If b < c then a-b and c-d (changes in DD holding DI constant) are small relative to a-c and b-d (changes in DI holding DD constant).  That is, the change in the equilibrium population size across DI changes is small relative to the change in equilibrium population size for DD changes.  Compare the graphs of Figs. 30.1a and 30.1b as examples.

Fig. 29.5. DD dominates.  Big {a to b} and {c to d}.  Dashed lines and a-b, c-d (etc.) "effect" notes are intended to provide context for the meaning of the order of b and c to be compared with Fig. 29.6.

Fig. 29.6. DI dominates.  Compare and contrast with Fig. 29.5.  The horizontal red and blue bars below the graph illustrate the effect on N (measured along the X-axis) of changes in DI or DD effects (given by the two humped curves and the two slanting red solid or dashed lines).  By increasing the difference between the solid DIS and the dashed DIW lines we have switched from DD dominance to DI dominance.

In the Fig. 29.5 case [small variance (DI)] the effect on N of DI changes is minor compared to the effect of DD changes.

In the Fig. 29.6 case [large variance(DI)] the effects on N are reversed.


Let's try two different approaches to answering questions about DI vs. DD. The first will be a "numerical and word-problem" approach, the second will be graphical. Both will share certain characteristics.

Numerical, word problem approach: Say I give you the following "data"

N*
Intersect.
630 DIW & DDB
495 DIS & DDB
700 DIW & DDG
550 DIS & DDG
N* is one of the four numerical (X-axis) values of the intersection between a DD and a DI curve.  [Remember, those intersections are equilibrium points obtained by setting the RHS of equations equal and then solving for N. Look back at Lecture 23 for a very similar problem of linear harvest equilibrium points].  I provide the warning that the points are given in no particular order, and ask that you decide (and explain how you did so) whether DD or DI will dominate.

How should you approach the problem?  Our main interest is the effect (on N* the expected net growth produced by DD - DI).  What factors affect the effect?  The DD and DI curves.

Effect of X holding Y constant vs. effect of Y holding X constant, should tell us which matters most.  In this case, the X and Y are DD and DI.  How do we evaluate the effect?   We assess the effects as the difference between good and bad ,or weak and strong, holding the other factor constant.

In no particular order:
        effect of DI while holding DD constant on DDB curve: 630 - 495 = 135
        effect of DI while holding DD constant on DDG curve: 700 - 550 = 150

        effect of DD while holding DI constant on DIS line:  550 - 495 = 55
        effect of DD while holding DI constant on DIW line: 700 - 630 = 70

Verdict?  The DI effects (both > 100) are considerably larger than the DD effects (both < 75), so DI dominates.

Graphical approach:

Say I provide you with the following graph and ask you to explain which factor dominates:

Fig. 29.7.  Possible DI vs. DD regulation question.  Question: Given the graph above, determine whether DD or DI will dominate, and explain your reasoning. [Answer is Fig. 29.8]
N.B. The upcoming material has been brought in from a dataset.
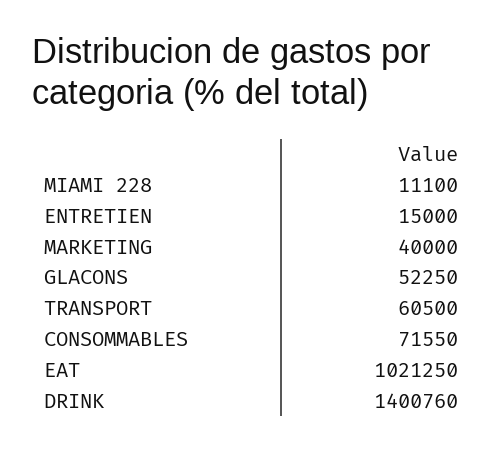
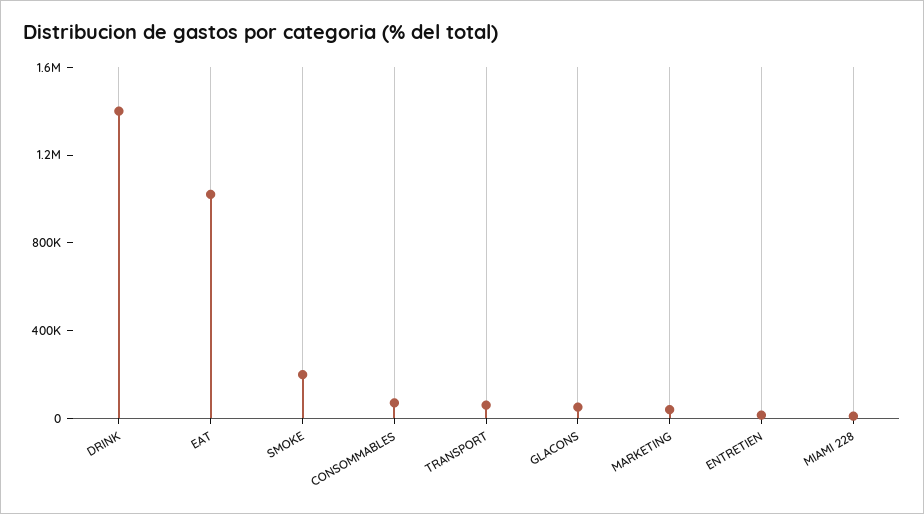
SMOKE: none -> 200000

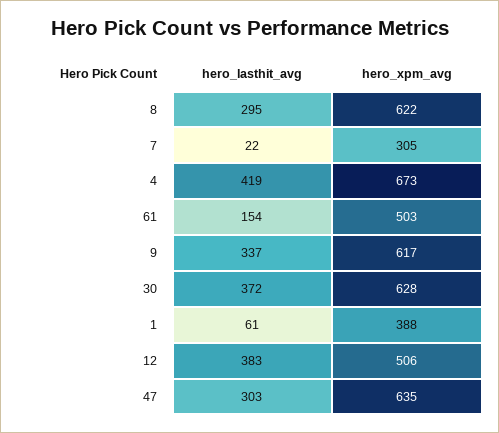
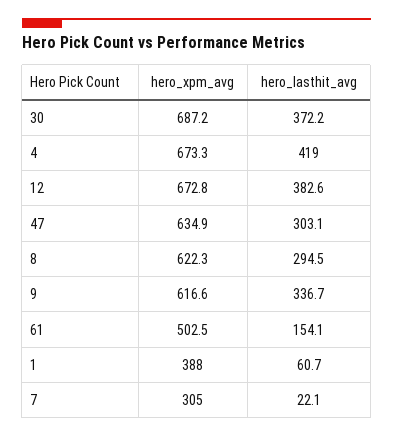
hero_xpm_avg, 30: 628 -> 687.2
hero_xpm_avg, 12: 506 -> 672.8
Again, we solve the problem by holding things constant (staying on a DD curve or a DI line) and calculating differences between equilibrium sizes (a to b, a to c, etc.) under different conditions – but the reasoning is now graphical.

Fig. 29.8.  Solution of the question graph in Fig. 29.7.  Drop lines [the places where they hit the X-axis tell us the equilibrium population sizes] and an explanation of the horizontal bars connecting them are a sufficient explanation of the outcome. Here, the effects of changing DI conditions (red bars) is much less than the effect of changing DD conditions (blue bars), so DD dominates.